Summary
UK workplace pensions require contributions from both employer and employee. Under auto-enrolment, the combined minimum is 8% of qualifying earnings (5% employee + 3% employer). Contributions receive tax relief, making pensions one of the most tax-efficient ways to save. The calculator shows how pension contributions affect your take-home pay and projects the pot size at retirement.
How it works
Auto-enrolment minimums
| Contributor | Minimum % of qualifying earnings |
|---|---|
| Employee | 5% (includes tax relief) |
| Employer | 3% |
| Total | 8% |
Qualifying earnings for 2025-26 are between the lower limit (£6,240) and upper limit (£50,270) of annual earnings.

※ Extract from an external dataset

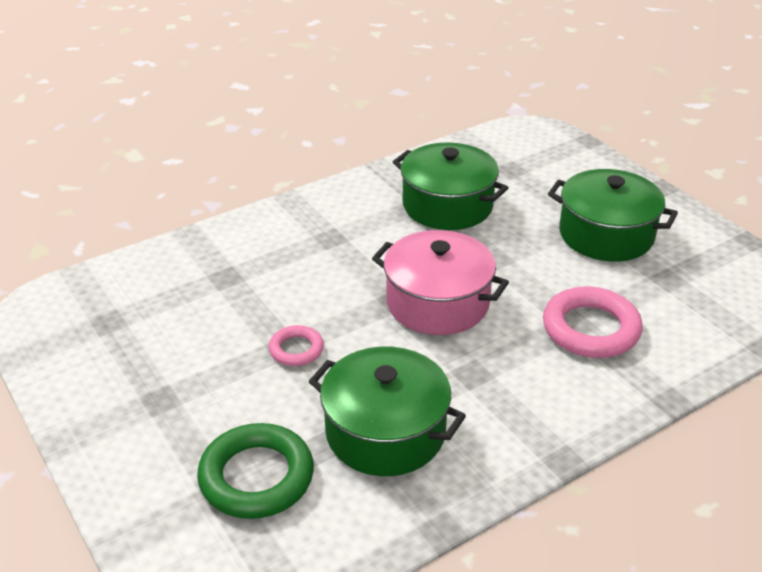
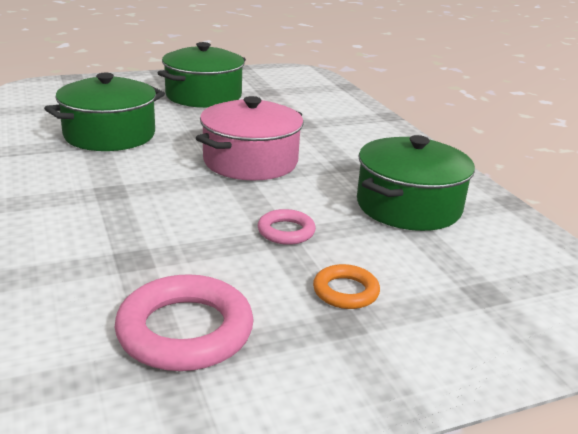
camera: 80 degrees left, 10 degrees down
green ring [197,423,314,519] -> none
pink ring [543,286,643,358] -> pink ring moved to [115,274,254,371]
none -> orange ring [313,264,380,309]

Some employers calculate contributions on total gross salary instead, which usually results in higher contributions.
Tax relief methods
Relief at source:
- You contribute from your net (after-tax) pay
- The pension provider claims basic rate tax relief (20%) from HMRC and adds it to your pot
- Higher/additional rate taxpayers claim extra relief through Self Assessment
- Example: to contribute £100 gross, you pay £80 from salary, provider adds £20
Salary sacrifice (net pay arrangement):
- Your salary is contractually reduced before tax is calculated
- The employer pays the full amount into your pension
- All tax relief is applied immediately — no need to claim through Self Assessment
- Also saves employee and employer NI
The pension pot projection
The calculator projects your pot at retirement using:
Future pot = Contributions x ((1 + r)^n - 1) / r
Where r is the assumed annual growth rate and n is years to retirement. Typical assumptions: 5% growth (equities), 2-3% growth (bonds), minus fund charges.
Worked example
Salary: £40,000, Employee 5%, Employer 5%, relief at source
- Qualifying earnings: £40,000 - £6,240 = £33,760
- Employee gross contribution: £33,760 x 5% = £1,688
- Employee net contribution: £1,688 x 80% = £1,350 (from salary)
- Tax relief added by provider: £1,688 x 20% = £338
- Employer contribution: £33,760 x 5% = £1,688
- Total annual into pot: £1,688 + £1,688 = £3,376
- Monthly impact on take-home: -£112.50
Over 30 years at 5% growth: £3,376/year grows to approximately £237,000.
Inputs explained
- Gross salary — annual salary before deductions
- Employee contribution % — your pension contribution rate
- Employer contribution % — your employer’s contribution rate
- Contribution basis — qualifying earnings or total salary
- Relief method — relief at source or salary sacrifice
Outputs explained
- Monthly take-home impact — how much less you receive each month
- Total annual contribution — combined employee + employer + tax relief
- Projected pot at retirement — estimated pension fund at retirement age
- Tax relief value — how much free money the government adds
Assumptions & limitations
- The annual allowance for pension contributions is £60,000 (from 2023-24). Contributions above this limit face a tax charge. See the pension allowance calculator for details.
- The Lifetime Allowance has been abolished from April 2024, removing the cap on pension pot size.
- Pension growth projections assume a constant return and do not account for market volatility.
- Fund charges (typically 0.2-0.75% per year) reduce actual returns.
- You can typically access your pension from age 55 (rising to 57 from April 2028).